Under its Exelon 2020 strategy, the company has conducted annual studies of the most cost-effective ways to reduce carbon emissions. This year, Exelon expanded its analysis beyond carbon emissions to examine nitrogen oxide (NOx), sulfur dioxide (SO2) and toxic air pollutants targeted by EPA clean air rules.

The analysis shows how the 13-state PJM power market in which Exelon operates can most cost-effectively reduce harmful air pollutants that affect the lives of millions of Americans and result in tens of billions of dollars in annual healthcare costs. This lowest-cost approach requires that:

* Federal and state policymakers avoid picking winners and losers through government mandates or subsidies for favored energy technologies
* EPA provides regulatory certainty by finalizing its clean air rules – namely, the Cross-State Air Pollution and Air Toxics Rules – in a timely manner
* Competitive electricity markets are permitted to work.

The analysis compared this lowest-cost approach with three other approaches that are more politically popular today, including subsidizing large amounts of wind power; mandating investment in a mix of wind, solar, new nuclear and clean coal; and subsidizing pollution controls for old, inefficient coal-fired power plants. These options were shown to cost consumers up to an additional $15 billion per year – or four times the lowest-cost approach – while sometimes falling well short of the nation’s clean air standards.

“Exelon 2020 tells us that properly designed competitive markets will ensure that the energy supply is cleaned in the most effective manner. No new mandates or subsidies are needed so long as EPA Clean Air Act regulations go into effect,” Rowe said. “The market, properly reflecting all the costs of energy, makes better choices for electricity supply than other options.
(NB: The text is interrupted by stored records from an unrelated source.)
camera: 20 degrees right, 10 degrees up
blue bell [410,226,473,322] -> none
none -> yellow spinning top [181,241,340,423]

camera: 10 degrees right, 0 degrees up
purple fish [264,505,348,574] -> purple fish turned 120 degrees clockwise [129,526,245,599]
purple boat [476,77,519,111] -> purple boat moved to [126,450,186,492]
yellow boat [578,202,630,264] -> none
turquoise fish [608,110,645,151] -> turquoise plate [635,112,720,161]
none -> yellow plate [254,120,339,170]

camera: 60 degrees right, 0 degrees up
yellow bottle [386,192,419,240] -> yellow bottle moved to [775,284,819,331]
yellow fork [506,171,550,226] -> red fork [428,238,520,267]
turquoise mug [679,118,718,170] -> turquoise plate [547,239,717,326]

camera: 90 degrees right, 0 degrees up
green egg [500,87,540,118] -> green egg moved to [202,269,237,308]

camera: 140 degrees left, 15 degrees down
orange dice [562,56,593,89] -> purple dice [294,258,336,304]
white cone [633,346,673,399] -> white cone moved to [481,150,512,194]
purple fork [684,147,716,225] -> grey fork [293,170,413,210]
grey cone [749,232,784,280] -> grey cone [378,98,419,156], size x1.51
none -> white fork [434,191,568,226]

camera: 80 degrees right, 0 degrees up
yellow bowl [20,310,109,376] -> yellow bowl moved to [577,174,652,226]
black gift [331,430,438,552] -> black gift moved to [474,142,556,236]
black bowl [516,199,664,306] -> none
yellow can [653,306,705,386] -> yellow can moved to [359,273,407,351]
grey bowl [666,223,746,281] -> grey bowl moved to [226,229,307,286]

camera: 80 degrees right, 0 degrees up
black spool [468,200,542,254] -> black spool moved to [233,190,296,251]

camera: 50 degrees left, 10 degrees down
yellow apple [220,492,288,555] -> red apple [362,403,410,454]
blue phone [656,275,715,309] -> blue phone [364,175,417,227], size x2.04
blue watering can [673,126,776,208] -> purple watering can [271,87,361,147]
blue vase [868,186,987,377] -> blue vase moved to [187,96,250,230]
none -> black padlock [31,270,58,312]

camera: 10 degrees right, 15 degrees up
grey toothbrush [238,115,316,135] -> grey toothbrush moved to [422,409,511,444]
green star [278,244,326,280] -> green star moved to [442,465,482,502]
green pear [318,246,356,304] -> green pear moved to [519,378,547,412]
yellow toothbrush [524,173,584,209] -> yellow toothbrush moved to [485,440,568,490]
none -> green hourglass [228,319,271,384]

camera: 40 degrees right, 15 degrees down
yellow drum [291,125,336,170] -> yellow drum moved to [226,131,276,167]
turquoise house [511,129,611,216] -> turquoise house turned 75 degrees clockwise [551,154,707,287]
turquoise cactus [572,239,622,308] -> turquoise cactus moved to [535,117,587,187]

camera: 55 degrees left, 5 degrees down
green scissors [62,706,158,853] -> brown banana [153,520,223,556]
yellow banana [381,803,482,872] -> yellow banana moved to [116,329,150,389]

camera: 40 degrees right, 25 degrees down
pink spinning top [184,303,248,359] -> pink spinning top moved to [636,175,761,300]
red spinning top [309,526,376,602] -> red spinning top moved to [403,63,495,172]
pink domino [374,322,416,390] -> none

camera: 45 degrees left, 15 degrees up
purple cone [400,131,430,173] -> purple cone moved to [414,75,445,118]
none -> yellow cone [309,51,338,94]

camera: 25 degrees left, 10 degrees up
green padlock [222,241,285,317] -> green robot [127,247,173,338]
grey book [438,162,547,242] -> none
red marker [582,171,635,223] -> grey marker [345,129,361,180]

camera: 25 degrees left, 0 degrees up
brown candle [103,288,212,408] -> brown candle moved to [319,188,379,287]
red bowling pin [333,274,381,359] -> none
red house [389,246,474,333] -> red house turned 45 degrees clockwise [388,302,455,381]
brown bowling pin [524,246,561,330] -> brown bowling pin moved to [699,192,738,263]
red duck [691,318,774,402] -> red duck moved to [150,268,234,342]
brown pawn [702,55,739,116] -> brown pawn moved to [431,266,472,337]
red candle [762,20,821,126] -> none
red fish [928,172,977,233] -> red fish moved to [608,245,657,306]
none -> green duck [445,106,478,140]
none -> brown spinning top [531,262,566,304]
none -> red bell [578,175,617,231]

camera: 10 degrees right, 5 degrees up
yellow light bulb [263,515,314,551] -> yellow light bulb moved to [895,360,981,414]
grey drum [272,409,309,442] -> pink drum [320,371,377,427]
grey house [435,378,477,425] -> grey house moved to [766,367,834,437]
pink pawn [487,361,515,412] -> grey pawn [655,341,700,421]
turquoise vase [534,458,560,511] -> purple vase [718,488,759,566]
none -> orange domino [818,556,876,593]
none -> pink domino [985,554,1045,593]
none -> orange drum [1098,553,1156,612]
And the cost of other approaches can be huge, which ultimately costs consumers more.”

Exelon 2020, the company’s business and environmental strategy introduced in 2008, has a goal of eliminating the equivalent of Exelon’s 2001 carbon footprint by reducing, offsetting or displacing more than 15.7 million metric tons of greenhouse gas emissions per year by 2020. As of the end of 2010, Exelon had achieved more than 56 percent of the goal by eliminating more than 8.9 million metric tons of emissions. Based on Exelon’s performance through the third quarter of 2011, the company expects to achieve more than 75 percent of its goal by the end of this year.

Current, key initiatives under Exelon 2020 include:

* ComEd and PECO energy-efficiency programs, which helped customers save 1.5 million megawatt-hours of energy through last year
* Energy use reduction in Exelon’s commercial facilities of 25 percent as of 2010
* Increases in capacity at Exelon’s existing low-emission nuclear plants by nearly 190 megawatts (MW) since 2008, with more power uprates planned through 2017
* Investment in clean, natural-gas fired generation, including the acquisition of the 720-megawatt Wolf Hollow natural gas-fired power plant in August 2011
* Investment in renewables, including the acquisition of Antelope Valley Solar Ranch One, a 230-MW solar photovoltaic project under construction in California
* Permanent retirement of two inefficient, coal-fired units in Pennsylvania in May 2011, with two additional fossil units in the state slated for retirement in December 2011 and June 2012.

The Exelon 2020 update for 2011, including comparisons of various clean energy policy approaches, is available at exeloncorp.com.

Exelon Corporation is one of the nation’s largest electric utilities with more than $18 billion in annual revenues. The company has one of the industry’s largest portfolios of electricity generation capacity, with a nationwide reach and strong positions in the Midwest and Mid-Atlantic. Exelon distributes electricity to approximately 5.4 million customers in northern Illinois and southeastern Pennsylvania and natural gas to approximately 490,000 customers in the Philadelphia area. Exelon is headquartered in Chicago and trades on the NYSE under the ticker EXC.